Bank of Canada's Dilemma: To Cut or Not to Cut
The recent decision by the Bank of Canada to hold its benchmark interest rate didn't surprise many, but it marked a shift in conversation. The central bank acknowledged the impact of higher interest rates on spending, signaling a change in the economic landscape.
Countdown to Rate Cuts
Despite inflation concerns, economists are shifting their focus from predicting rate hikes to anticipating rate cuts. The consensus is that the countdown to rate cuts has begun. Market indicators suggest that the Bank might start cutting rates as early as the April meeting.
Bank of Montreal's chief economist, Douglas Porter, notes, "It's safe to say that the countdown clock to rate cuts has begun, even if the Bank isn't saying so."
What Will Trigger Rate Cuts?
For the Bank of Canada to consider rate cuts, several factors need alignment. Randall Bartlett, Desjardins' senior director of Canadian economics, suggests the Bank may wait to see the unemployment rate at 6.5% and inflation at or below 3% before initiating cuts, potentially starting as early as April 2024.

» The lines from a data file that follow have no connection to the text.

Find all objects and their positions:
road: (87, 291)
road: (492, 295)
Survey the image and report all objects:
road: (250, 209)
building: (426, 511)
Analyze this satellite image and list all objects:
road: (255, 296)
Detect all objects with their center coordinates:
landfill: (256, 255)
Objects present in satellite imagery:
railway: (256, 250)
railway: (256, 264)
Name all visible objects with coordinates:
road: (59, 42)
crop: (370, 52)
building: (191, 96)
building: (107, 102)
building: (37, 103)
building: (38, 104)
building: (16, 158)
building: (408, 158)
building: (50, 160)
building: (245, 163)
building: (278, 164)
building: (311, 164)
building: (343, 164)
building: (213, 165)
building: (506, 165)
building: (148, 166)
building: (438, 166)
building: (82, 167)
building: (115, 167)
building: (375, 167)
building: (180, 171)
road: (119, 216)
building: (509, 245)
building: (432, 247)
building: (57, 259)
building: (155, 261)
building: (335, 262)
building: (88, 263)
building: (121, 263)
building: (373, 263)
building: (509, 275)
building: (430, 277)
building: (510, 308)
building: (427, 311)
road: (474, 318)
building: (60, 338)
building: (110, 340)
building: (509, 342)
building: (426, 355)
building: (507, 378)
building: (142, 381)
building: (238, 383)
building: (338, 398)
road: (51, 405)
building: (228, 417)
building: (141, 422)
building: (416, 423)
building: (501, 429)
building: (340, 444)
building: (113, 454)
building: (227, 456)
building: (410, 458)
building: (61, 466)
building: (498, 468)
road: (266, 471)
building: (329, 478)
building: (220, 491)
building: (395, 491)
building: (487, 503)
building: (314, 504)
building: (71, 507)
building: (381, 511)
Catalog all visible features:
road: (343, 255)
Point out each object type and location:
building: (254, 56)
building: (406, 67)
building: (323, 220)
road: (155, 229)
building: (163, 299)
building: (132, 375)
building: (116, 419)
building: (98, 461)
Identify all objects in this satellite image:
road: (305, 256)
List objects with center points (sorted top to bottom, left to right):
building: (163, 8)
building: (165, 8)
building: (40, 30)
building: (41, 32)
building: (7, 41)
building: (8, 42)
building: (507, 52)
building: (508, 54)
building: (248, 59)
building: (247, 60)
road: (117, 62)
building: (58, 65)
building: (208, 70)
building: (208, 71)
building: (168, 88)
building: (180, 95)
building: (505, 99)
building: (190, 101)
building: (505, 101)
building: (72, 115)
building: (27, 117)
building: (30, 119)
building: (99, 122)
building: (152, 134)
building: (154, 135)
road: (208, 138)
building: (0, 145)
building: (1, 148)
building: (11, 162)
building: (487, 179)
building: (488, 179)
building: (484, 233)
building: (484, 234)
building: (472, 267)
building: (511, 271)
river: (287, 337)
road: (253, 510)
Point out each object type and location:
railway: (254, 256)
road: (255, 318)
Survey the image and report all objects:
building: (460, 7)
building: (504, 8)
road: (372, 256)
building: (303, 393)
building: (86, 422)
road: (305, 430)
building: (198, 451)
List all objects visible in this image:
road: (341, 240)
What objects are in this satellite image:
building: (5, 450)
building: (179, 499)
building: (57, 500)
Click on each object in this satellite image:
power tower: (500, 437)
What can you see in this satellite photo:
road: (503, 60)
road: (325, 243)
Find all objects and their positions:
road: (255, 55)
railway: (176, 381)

However, opinions differ. Stephen Brown from Capital Economics believes the first cut could come in March, with more substantial cuts throughout 2024, exceeding market expectations. Capital Economics predicts a 200 basis points reduction, bringing the central bank's rate to three percent by the end of the year.
CIBC economists project a bit later easing in June but anticipate a deeper cut for the year than markets. They predict the overnight rate to be at 3.5% by the end of 2024, 150 basis points lower than the current rate.
Bank's Cautious Approach
BMO's Porter suggests that the Bank of Canada, aiming to restore credibility in the inflation fight, might wait as long as possible before adopting a dovish stance. He notes, "We suspect that while the underlying trend in inflation will improve in 2024, there will be bumps along the way, keeping the Bank on hold a bit longer than the market currently anticipates."